>>>

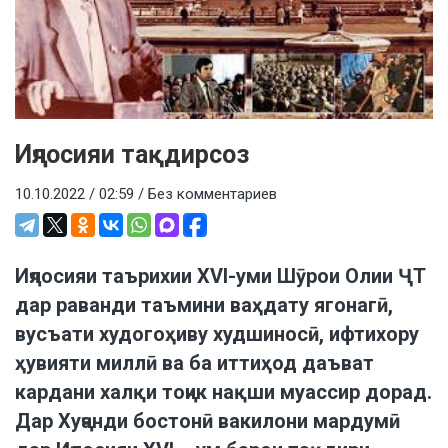
Иҷлосияи тақдирсоз
10.10.2022 / 02:59 /
Без комментариев
Иҷлосияи таърихии XVI-уми Шӯрои Олии ҶТ
дар раванди таъмини ваҳдату ягонагӣ,
вусъати худогоҳиву худшиносӣ, ифтихору
ҳувияти миллӣ ва ба иттиҳод даъват
кардани халқи тоҷик нақши муассир дорад.
Дар Хуҷанди бостонӣ вакилони мардумӣ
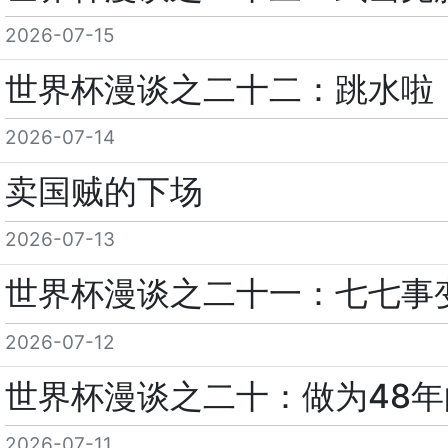
2026-07-15
世界杯漫谈之二十二：跳水啦
2026-07-14
卖国贼的下场
2026-07-13
世界杯漫谈之二十一：七七事
2026-07-12
世界杯漫谈之二十：做为48年
2026-07-11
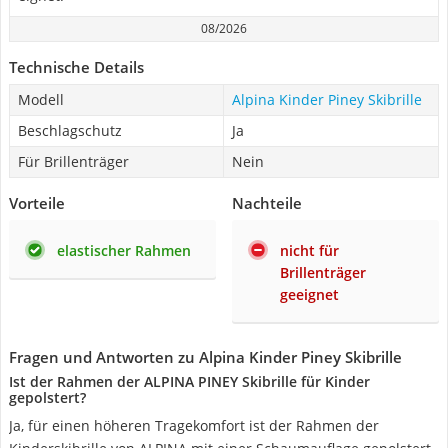
08/2026
Technische Details
Modell
Alpina Kinder Piney Skibrille
Beschlagschutz
Ja
Für Brillenträger
Nein
Vorteile
Nachteile
elastischer Rahmen
nicht für
Brillenträger
geeignet
Fragen und Antworten zu Alpina Kinder Piney Skibrille
Ist der Rahmen der ALPINA PINEY Skibrille für Kinder
gepolstert?
Ja, für einen höheren Tragekomfort ist der Rahmen der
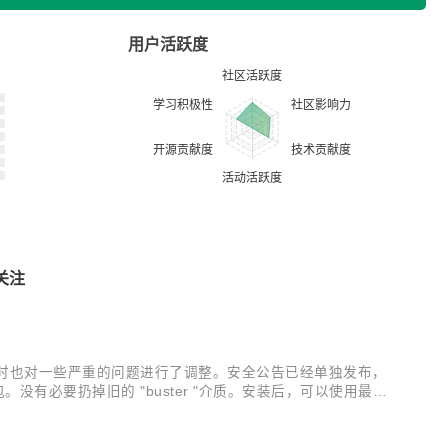
用户活跃度
关注
修正，同时也对一些严重的问题进行了调整。安全公告已经单独发布，
包。没有必要扔掉旧的 "buster "介质。安装后，可以使用最新
的更新都包含在点发布中。 新的安装镜像很快就会在常规位置提供...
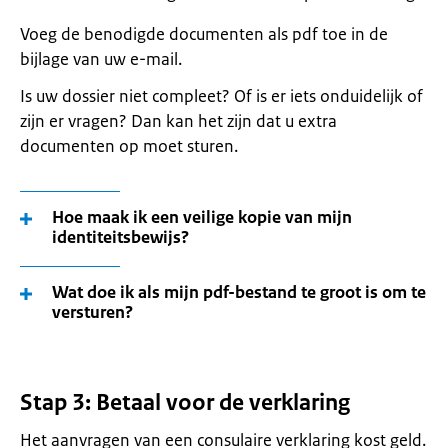
Voeg de benodigde documenten als pdf toe in de
bijlage van uw e-mail.
Is uw dossier niet compleet? Of is er iets onduidelijk of
zijn er vragen? Dan kan het zijn dat u extra
documenten op moet sturen.
Hoe maak ik een veilige kopie van mijn
identiteitsbewijs?
Wat doe ik als mijn pdf-bestand te groot is om te
versturen?
Stap 3: Betaal voor de verklaring
Het aanvragen van een consulaire verklaring kost geld.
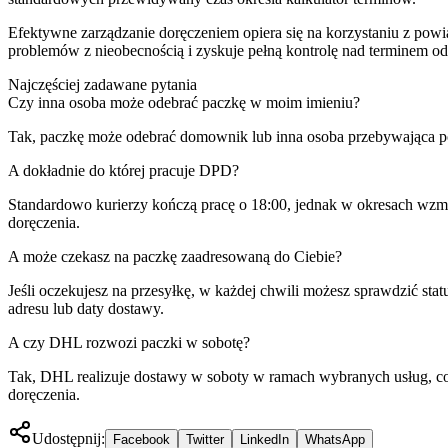
Efektywne zarządzanie doręczeniem opiera się na korzystaniu z powi
problemów z nieobecnością i zyskuje pełną kontrolę nad terminem od
Najczęściej zadawane pytania
Czy inna osoba może odebrać paczkę w moim imieniu?
Tak, paczkę może odebrać domownik lub inna osoba przebywająca
A dokładnie do której pracuje DPD?
Standardowo kurierzy kończą pracę o 18:00, jednak w okresach wzmo
doręczenia.
A może czekasz na paczkę zaadresowaną do Ciebie?
Jeśli oczekujesz na przesyłkę, w każdej chwili możesz sprawdzić sta
adresu lub daty dostawy.
A czy DHL rozwozi paczki w sobotę?
Tak, DHL realizuje dostawy w soboty w ramach wybranych usług, co 
doręczenia.
Udostępnij:
Facebook
Twitter
LinkedIn
WhatsApp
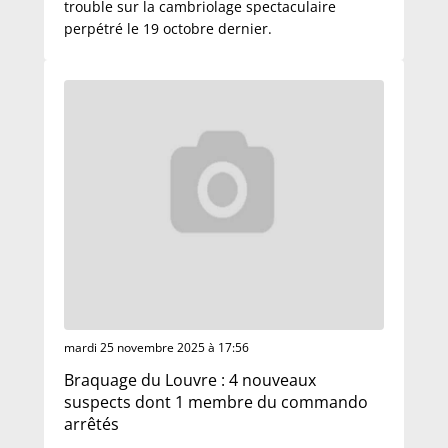
trouble sur la cambriolage spectaculaire
perpétré le 19 octobre dernier.
mardi 25 novembre 2025 à 17:56
Braquage du Louvre : 4 nouveaux
suspects dont 1 membre du commando
arrêtés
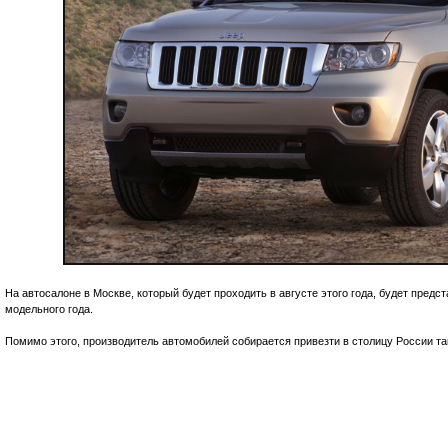
На автосалоне в Москве, который будет проходить в августе этого года, будет пред
модельного года.
Помимо этого, производитель автомобилей собирается привезти в столицу России таки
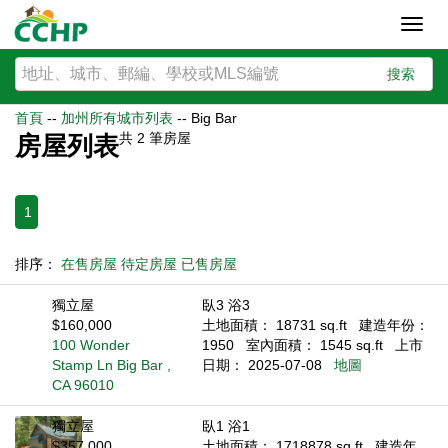
Toggl
navig
搜索
首頁
--
加州所有城市列表
--
Big Bar
共
2
筆房屋
房屋列表
1
排序：
在售房屋
待定房屋
已售房屋
獨立屋
臥3 浴3
$160,000
土地面積： 18731 sq.ft
建造年份：
100 Wonder
1950
室內面積： 1545 sq.ft
上市
Stamp Ln Big Bar ,
日期： 2025-07-08
地圖
CA 96010
獨立屋
臥1 浴1
$357,000
土地面積： 1718878 sq.ft
建造年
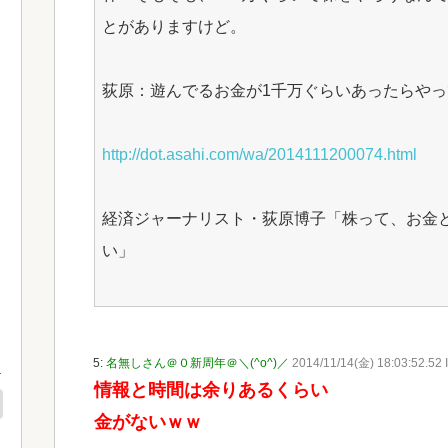
とがありますけど。
荻原：遊んでるお金が1千万ぐらいあったらや
http://dot.asahi.com/wa/2014111200074.html
経済ジャーナリスト・荻原博子「株って、お金
い」
5:
名無しさん＠０新周年＠＼(^o^)／
2014/11/14(金) 18:03:52.52 
情報と時間は余りあるくらい
金がないｗｗ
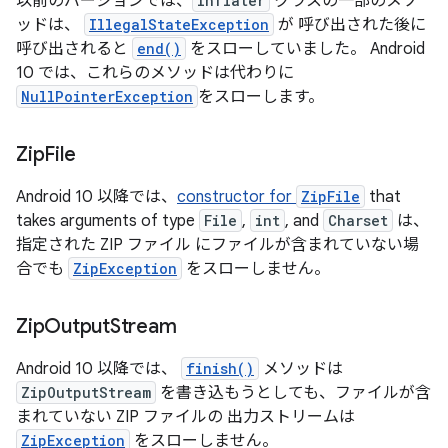
以前のバージョンでは、
Inflater
クラスの一部のメソ
ッドは、
IllegalStateException
が 呼び出された後に
呼び出されると
end()
をスローしていました。 Android
10 では、これらのメソッドは代わりに
NullPointerException
をスローします。
Zip
File
Android 10 以降では、
constructor for
ZipFile
that
takes arguments of type
File
,
int
, and
Charset
は、
指定された ZIP ファイル にファイルが含まれていない場
合でも
ZipException
をスローしません。
Zip
Output
Stream
Android 10 以降では、
finish()
メソッドは
ZipOutputStream
を書き込もうとしても、ファイルが含
まれていない ZIP ファイルの 出力ストリームは
ZipException
をスローしません。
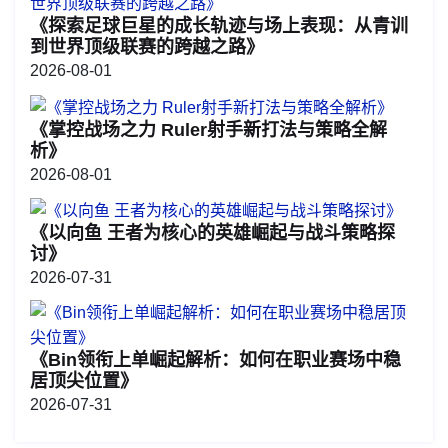
《探索足球巨星的成长轨迹与场上表现：从青训
到世界顶级联赛的跨越之路》
2026-08-01
《掌控战场之力 Ruler射手新打法与策略全解
析》
2026-08-01
《以向鱼 王者为核心的英雄崛起与战斗策略探
讨》
2026-07-31
《Bin领衔上单崛起解析：如何在职业赛场中稳
居顶尖位置》
2026-07-31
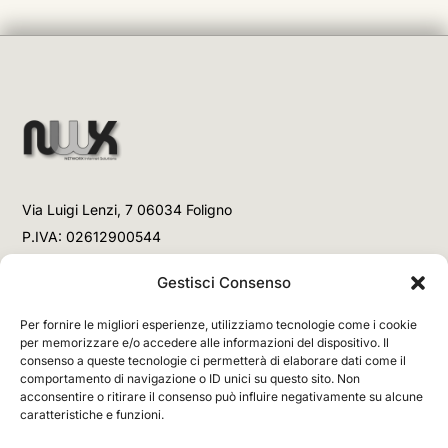
Via Luigi Lenzi, 7 06034 Foligno
P.IVA: 02612900544
Telefono
Gestisci Consenso
+39 3477853708 (Link WhatsApp)
Per fornire le migliori esperienze, utilizziamo tecnologie come i cookie
+39 3477853708 (Chiamata)
per memorizzare e/o accedere alle informazioni del dispositivo. Il
consenso a queste tecnologie ci permetterà di elaborare dati come il
Email
comportamento di navigazione o ID unici su questo sito. Non
acconsentire o ritirare il consenso può influire negativamente su alcune
info@networx.it
caratteristiche e funzioni.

<<<

**Exercise goal**
The lines of the records that contain the string "inna" should be located and copied.

**Task response**
Czy inna osoba może odebrać paczkę w moim imieniu?
Tak, paczkę może odebrać domownik lub inna osoba przebywająca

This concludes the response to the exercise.